ENTREVISTA: MARTA LANÇA

Que lugar seria o seu eleito para reforçar esta relação da cidade com a história colonial e de  resistência, e porquê? 

 

Falando apenas da cidade e não da metrópole, dou o exemplo da Madragoa, antes chamada de Mocambo, que era uma zona de forte presença africana no século XVII e XVIII. Quando, há 40 anos, cheguei a Lisboa para estudar Agronomia, era uma zona de grande presença cabo-verdiana e africana. Toda aquela área da cidade: a Madragoa, a Rua do Poço do Negros, a Rua do Sol ao Rato, tinha fortíssima presença, no passado, e voltou a ter no século XX. Infelizmente essa presença quase desapareceu, hoje em dia. Ainda há uns restaurantes cabo-verdianos na rua do Poço dos Negros. 

Como sugere que se memorialize a presença africana?     

 

Eu sou escritor, acho que a melhor maneira é criando bibliotecas. Fazer uma boa biblioteca especializada, dedicada a Lisboa Africana, a todo o processo de escravatura, aos países africanos, onde pudessem estar os jornais e revistas sobre África e população afrodescendente. Seria interessante localizar essa Biblioteca num dos palacetes que ainda existem nessas zonas de presença africana.

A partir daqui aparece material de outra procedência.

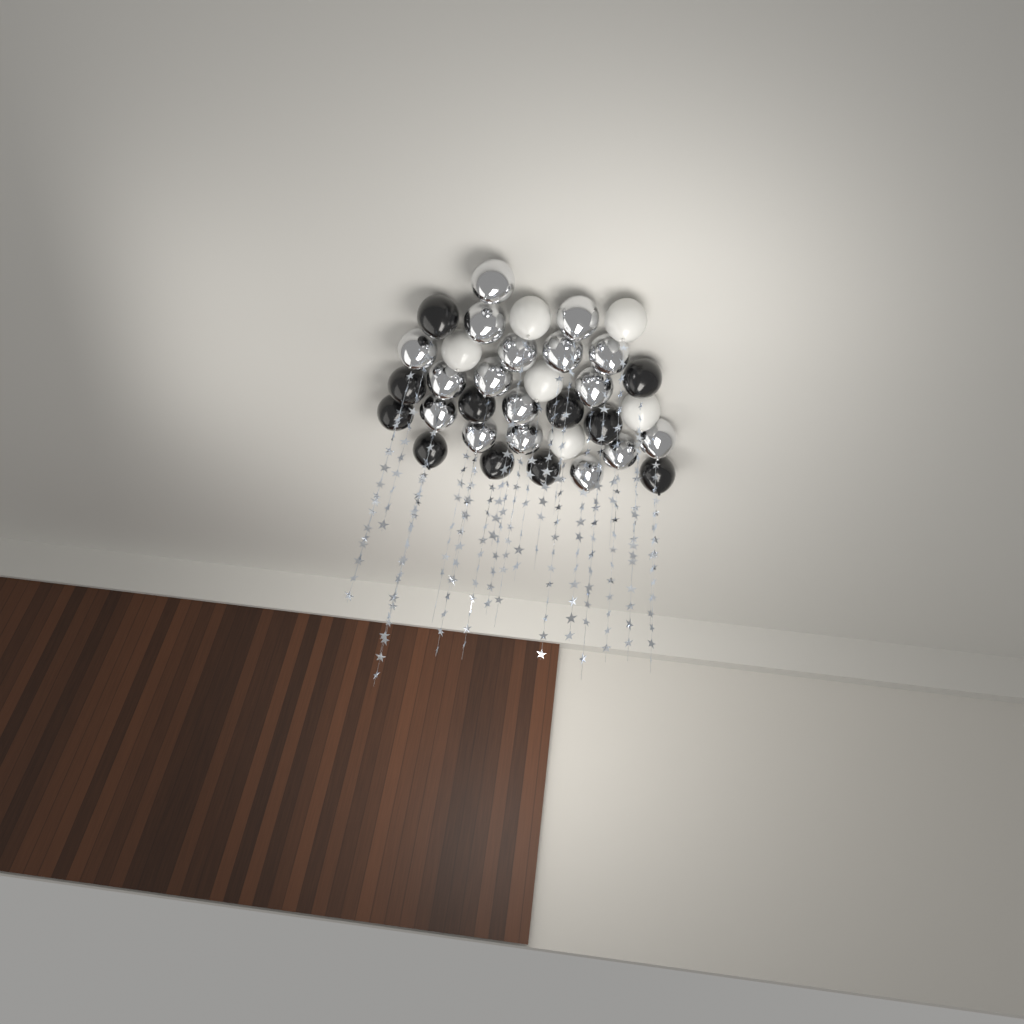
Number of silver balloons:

Acha que tem havido um debate interessante sobre políticas de memória na cidade? 

 

É um debate novo e que agora existe muito em torno dessas questões. A existência de uma comunidade portuguesa de origem africana, sendo antiga no tempo, tendo uma história e tradição, quase desapareceu e voltou a reaparecer recentemente. Não há muito tempo que Portugal tem uma nova comunidade de nacionais de origem africana. Mesmo assim, é preciso fazer a distinção, não tem nada a ver com o que se passa em França ou Inglaterra, a comunidade portuguesa de origem africana é muito pequena quando comparada com esses países. Ainda assim, é uma comunidade que começa a ter representação, no meio artístico, literatura, música e na política. E isso explica também que o debate se tenha fortalecido. 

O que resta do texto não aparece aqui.